# Bike shorts



## Bigguyonbike (May 16, 2014)

My wife got her first road bike this week. She's been riding a hybrid on short rides for a few months. Her shorts have a thin chamois and work fine for an hour or so. She now wants to go on longer rides with the road bike. I'd like to buy her a nice pair of shorts. Please recommend some that you like. Thanks!


----------



## love4himies (Jun 12, 2012)

I like the higher end Sugoi, but each woman is different in what they like. I prefer chamois that are not bulky, but dense. A good fitting saddle is more important than good shorts, IMHO.


----------



## Lindy B. (Jun 20, 2013)

I started w/ a cheapo pair of bike shorts on my hybrid as well. I'm sure there are some great high end shorts out there, but I bought myself two pair of Pearl Izumi Attack shorts for women at Performance. Didn't break the bank and I really like them. I ride only up to about 40 miles at a time, but this winter I'll start riding longer distances and hope to ride my first century in the spring.


----------



## il sogno (Jul 15, 2002)

I like Garneau shorts.
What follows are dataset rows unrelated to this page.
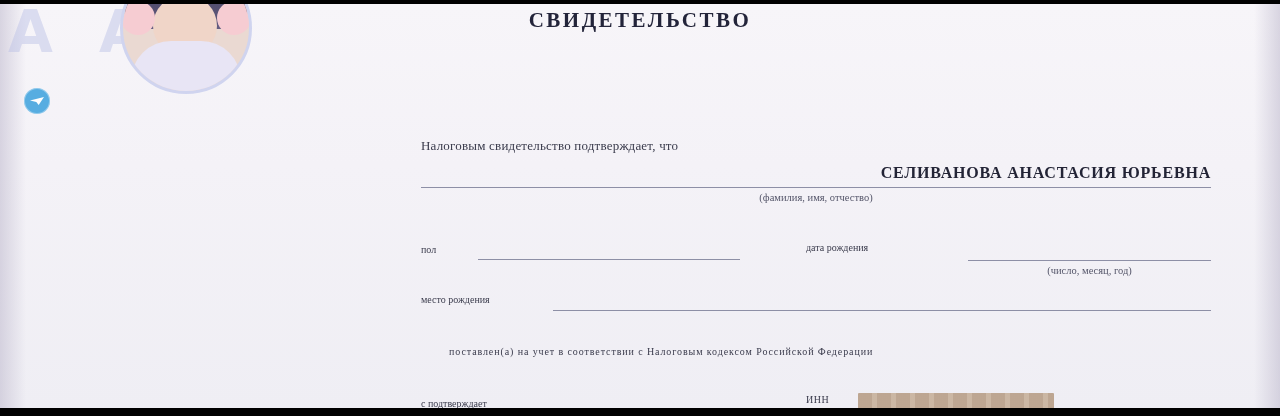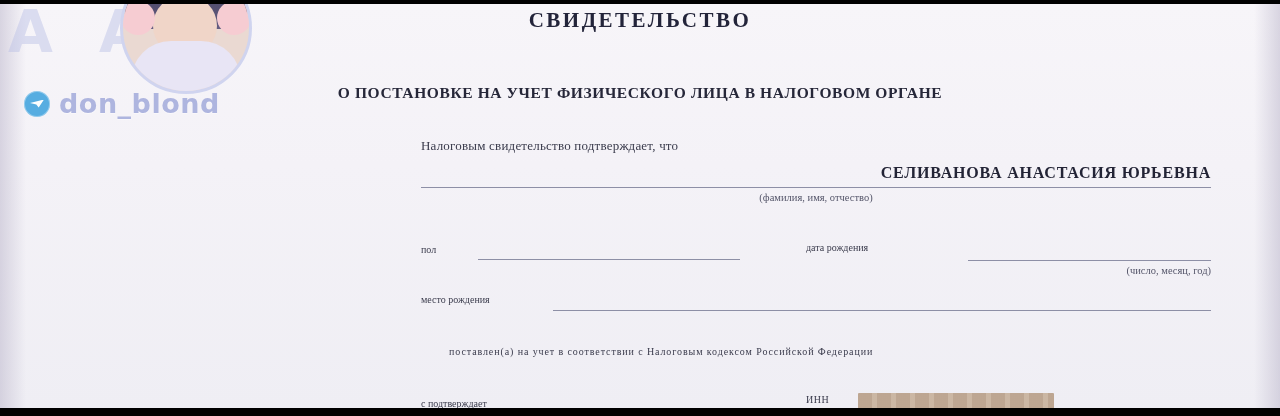--- a/index.html
+++ b/index.html
@@ -129,21 +129,21 @@
   .lbl-pol { top: 240px; left: 421px; }
   .rule-pol { top: 255px; left: 478px; width: 262px; }
 
   .lbl-dr { top: 238px; left: 806px; }
   .rule-dr { top: 256px; left: 968px; width: 243px; }
   .caption-dr {
     position: absolute;
     top: 261px;
     left: 968px;
     width: 243px;
-    text-align: right;
+    text-align: center;
     font-size: 10.5px;
     color: #55566a;
   }
 
   .lbl-mr { top: 290px; left: 421px; }
   .rule-mr { top: 306px; left: 553px; width: 658px; }
 
   .lbl-post { top: 342px; left: 421px; letter-spacing: 0.9px; margin-left: 28px; }
   .lbl-sv { top: 394px; left: 421px; }
   .lbl-inn { top: 390px; left: 806px; letter-spacing: 0.5px; }
@@ -252,21 +252,20 @@
 <body>
 
 <div id="screen">
 
   <div class="bar top"></div>
 
   <div class="page">
     <div class="doc">
 
       <div class="title">СВИДЕТЕЛЬСТВО</div>
-      <div class="subtitle">О ПОСТАНОВКЕ НА УЧЕТ ФИЗИЧЕСКОГО ЛИЦА В НАЛОГОВОМ ОРГАНЕ</div>
 
       <div class="intro">Налоговым свидетельство подтверждает, что</div>
 
       <div class="fio">СЕЛИВАНОВА АНАСТАСИЯ ЮРЬЕВНА</div>
       <div class="rule rule-fio"></div>
       <div class="caption-fio">(фамилия, имя, отчество)</div>
 
       <div class="lbl lbl-pol">пол</div>
       <div class="rule rule-pol"></div>
 
@@ -289,19 +288,18 @@
       <div class="wm-letters">AAA</div>
       <div class="wm-avatar">
         <div class="av-hair"></div>
         <div class="av-face"></div>
         <div class="av-puff l"></div>
         <div class="av-puff r"></div>
         <div class="av-body"></div>
       </div>
       <div class="wm-tag">
         <span class="tg-icon"></span>
-        <span class="wm-name">don_blond</span>
       </div>
     </div>
   </div>
 
   <div class="bar bottom"></div>
 </div>
 
 </body></html>

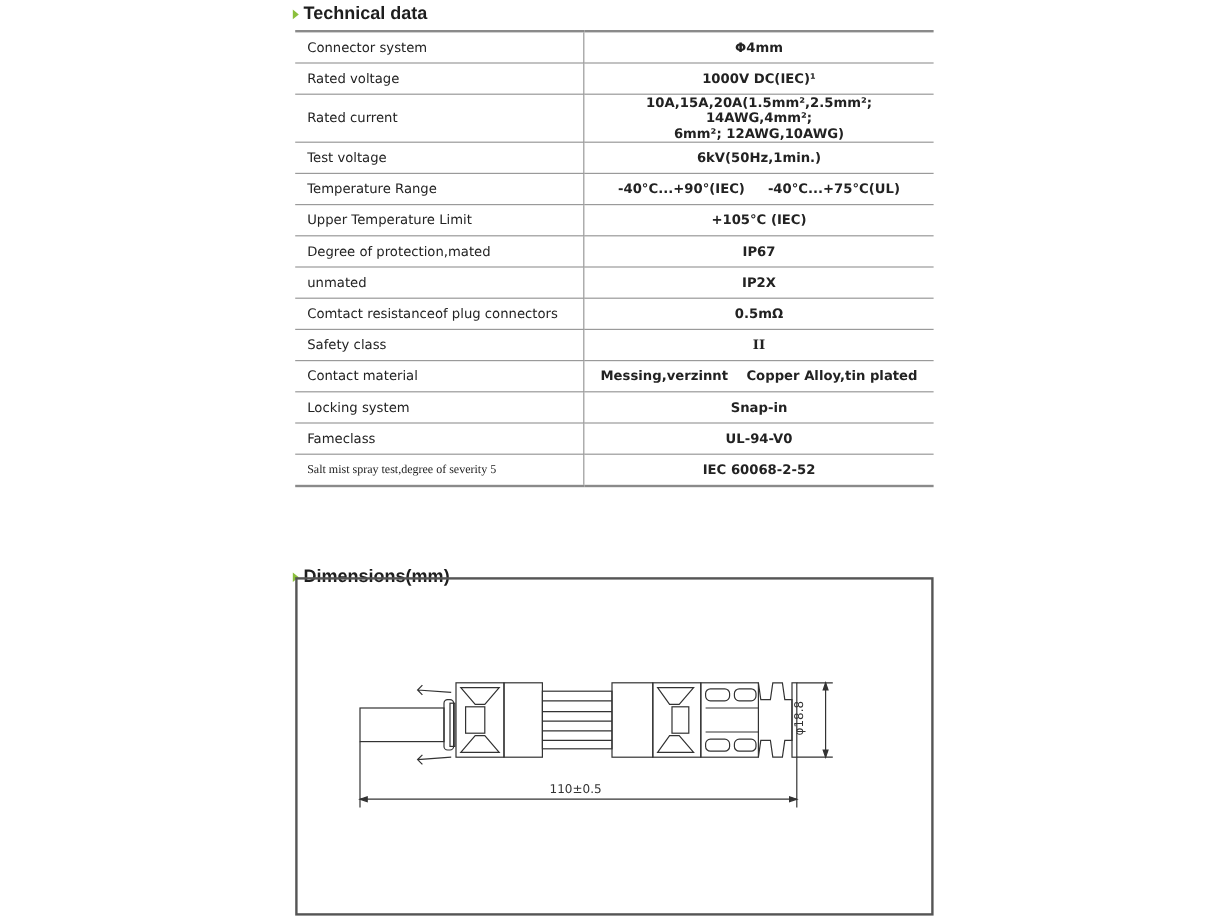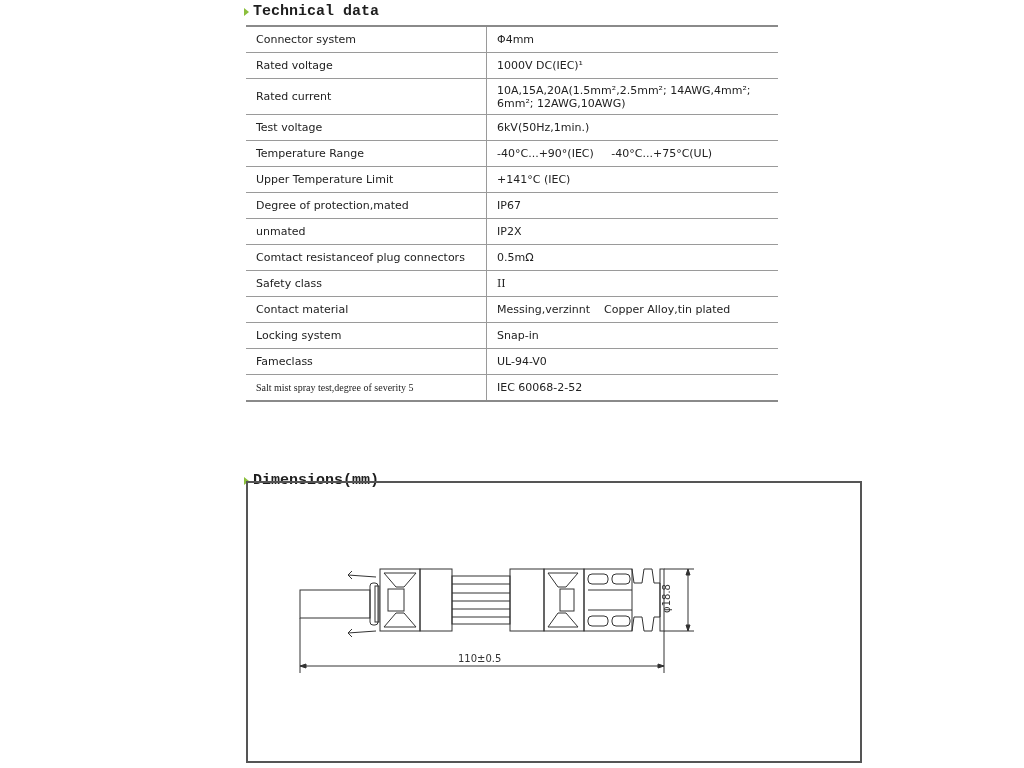--- a/index.html
+++ b/index.html
@@ -1,29 +1,29 @@
 <!DOCTYPE html>
 <html><head>
 <meta charset="utf-8">
 <style>
   html,body{margin:0;padding:0;background:#fff;}
   body{width:1024px;height:768px;position:relative;overflow:hidden;font-family:"Liberation Sans",sans-serif;color:#222;}
-  .heading{position:absolute;left:244px;font-family:Liberation Mono, monospace;font-weight:bold;font-size:15px;color:#1e1e1e;display:flex;align-items:center;}
+  .heading{position:absolute;left:244px;font-family:Liberation Sans, sans-serif;font-weight:bold;font-size:15px;color:#1e1e1e;display:flex;align-items:center;}
   .heading .arrow{width:0;height:0;border-left:5px solid #8bbf3c;border-top:4px solid transparent;border-bottom:4px solid transparent;margin-right:4px;}
   #tech-title{top:3px;}
   #dim-title{top:472px;text-align:right;}
   table.spec{position:absolute;left:246px;top:25px;width:532px;border-collapse:collapse;font-family:"DejaVu Sans",sans-serif;font-size:11px;}
   table.spec td{border-top:1px solid #9a9a9a;border-bottom:1px solid #9a9a9a;padding:0 10px;height:25px;}
   table.spec tr:first-child td{border-top:2px solid #8a8a8a;}
   table.spec tr:last-child td{border-bottom:2px solid #8a8a8a;}
   table.spec td.label{width:220px;text-align:left;border-right:1px solid #9a9a9a;}
-  table.spec td.value{}
+  table.spec td.value{text-align:center;font-weight:bold;}
   table.spec tr.tall td{height:35px;}
   .small{font-size:10px;font-family:Liberation Serif, serif;}
-  .dimbox{position:absolute;left:246px;top:481px;width:616px;height:282px;border:2px solid #555;box-sizing:border-box;}
+  .dimbox{position:absolute;left:246px;top:481px;width:532px;height:282px;border:2px solid #555;box-sizing:border-box;}
   .drawing{position:absolute;left:0;top:0;}
 </style>
 </head>
 <body>
 
 <div class="heading" id="tech-title">
   <span class="arrow"></span>
   <span>Technical data</span>
 </div>
 
@@ -47,21 +47,21 @@
   <tr>
         <td class="label">Test voltage</td>
         <td class="value">6kV(50Hz,1min.)</td>
       </tr>
   <tr>
         <td class="label">Temperature Range</td>
         <td class="value" style="white-space:pre">-40°C...+90°(IEC)     -40°C...+75°C(UL)</td>
       </tr>
   <tr>
         <td class="label">Upper Temperature Limit</td>
-        <td class="value">+141°C (IEC)</td>
+        <td class="value">+105°C (IEC)</td>
       </tr>
   <tr>
         <td class="label">Degree of protection,mated</td>
         <td class="value">IP67</td>
       </tr>
   <tr>
         <td class="label">unmated</td>
         <td class="value">IP2X</td>
       </tr>
   <tr>

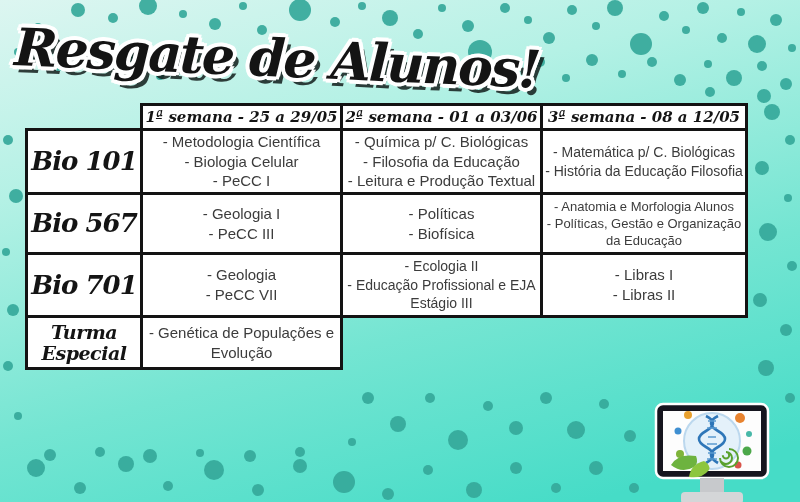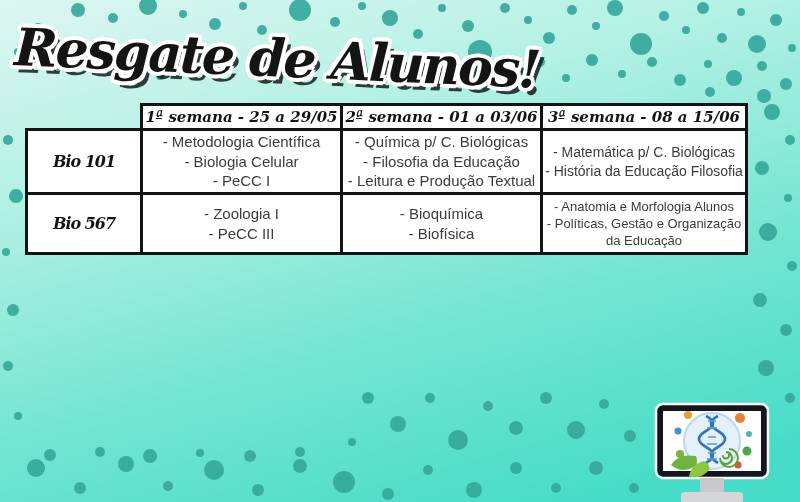--- a/index.html
+++ b/index.html
@@ -49,21 +49,21 @@
     overflow:hidden;
   }
   table.schedule td.ghost{border:none;background:transparent;}
   table.schedule td.header{
     font-family:"DejaVu Serif",serif;font-weight:bold;font-style:italic;
     font-size:15px;color:var(--script-text,#141414);
     height:22px;line-height:1.1;white-space:nowrap;
   }
   table.schedule td.course{
     font-family:"DejaVu Serif",serif;font-weight:bold;font-style:italic;
-    font-size:16px;letter-spacing:-1px;color:var(--script-text,#141414);
+    font-size:26px;letter-spacing:-1px;color:var(--script-text,#141414);
     white-space:pre-line;
   }
   table.schedule td.course.turma{font-size:19px;line-height:1.08;letter-spacing:-.5px;}
   .fs14{font-size:14px !important;}
   .fs13{font-size:13px !important;}
   .monitor{position:absolute;left:650px;top:396px;width:124px;height:106px;z-index:2;}
 </style>
 </head>
 <body style="--bg-top: #ddf6f1; --bg-bottom: #46dcc7; --dot: #35a89a; --table-border: #131313; --cell-bg: #ffffff; --cell-text: #3c3c3c; --script-text: #141414; --title-outline: #ffffff; --monitor-bezel: #15151e; --monitor-stand: #c7c9cc; --dna-blue: #2e76b8; --leaf-green: #6db33f;">
 
@@ -175,41 +175,58 @@
     <col style="width:115px">
       <col style="width:200px">
       <col style="width:200px">
       <col style="width:205px">
   </colgroup>
   <tbody>
       <tr>
     <td class="ghost"></td>
     <td class="header">1ª semana - 25 a 29/05</td>
     <td class="header">2ª semana - 01 a 03/06</td>
-    <td class="header">3ª semana - 08 a 15/06</td>
+    <td class="header">3ª semana - 08 a 12/05</td>
   </tr>
   <tr style="height:64px">
     <td class="course">Bio 101</td>
     <td>- Metodologia Científica
 - Biologia Celular
 - PeCC I</td>
     <td>- Química p/ C. Biológicas
 - Filosofia da Educação
 - Leitura e Produção Textual</td>
     <td class="fs14">- Matemática p/ C. Biológicas
 - História da Educação Filosofia</td>
   </tr>
   <tr style="height:60px">
     <td class="course">Bio 567</td>
-    <td>- Zoologia I
+    <td>- Geologia I
 - PeCC III</td>
-    <td>- Bioquímica
+    <td>- Políticas
 - Biofísica</td>
     <td class="fs13">- Anatomia e Morfologia Alunos
 - Políticas, Gestão e Organização da Educação</td>
+  </tr>
+  <tr style="height:63px">
+    <td class="course">Bio 701</td>
+    <td>- Geologia
+- PeCC VII</td>
+    <td class="fs14">- Ecologia II
+- Educação Profissional e EJA
+Estágio III</td>
+    <td>- Libras I
+- Libras II</td>
+  </tr>
+  <tr style="height:52px">
+    <td class="course turma">Turma
+Especial</td>
+    <td>- Genética de Populações e Evolução</td>
+    <td class="ghost"></td>
+    <td class="ghost"></td>
   </tr>
 </tbody>
   </table>
 
 <svg class="monitor" viewBox="0 0 124 106" aria-hidden="true">
   <rect x="6" y="8" width="112" height="74" rx="7" fill="#15151e" stroke="#ffffff" stroke-width="2.5"></rect>
   <rect x="13" y="15" width="98" height="60" fill="#fdfdfd"></rect>
   <g>
     <circle cx="90" cy="22" r="5" fill="#e8832f"></circle>
     <circle cx="38" cy="19" r="4" fill="#e8a02f"></circle>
Bib shorts.

Correction: 
NOT Garneau. 
I like Giordana FRC bibs.


----------



## CyclChyk (Jun 28, 2014)

Pearl Izumi... And a really good saddle. Oh, and maybe some HuHa Ride Glide


----------



## NJBiker72 (Jul 9, 2011)

Ok. Not a woman but can't sit here and hear raves about PI or LG and not say anything. Those are ok but higher end can make a difference. Giordana are my current fave.


----------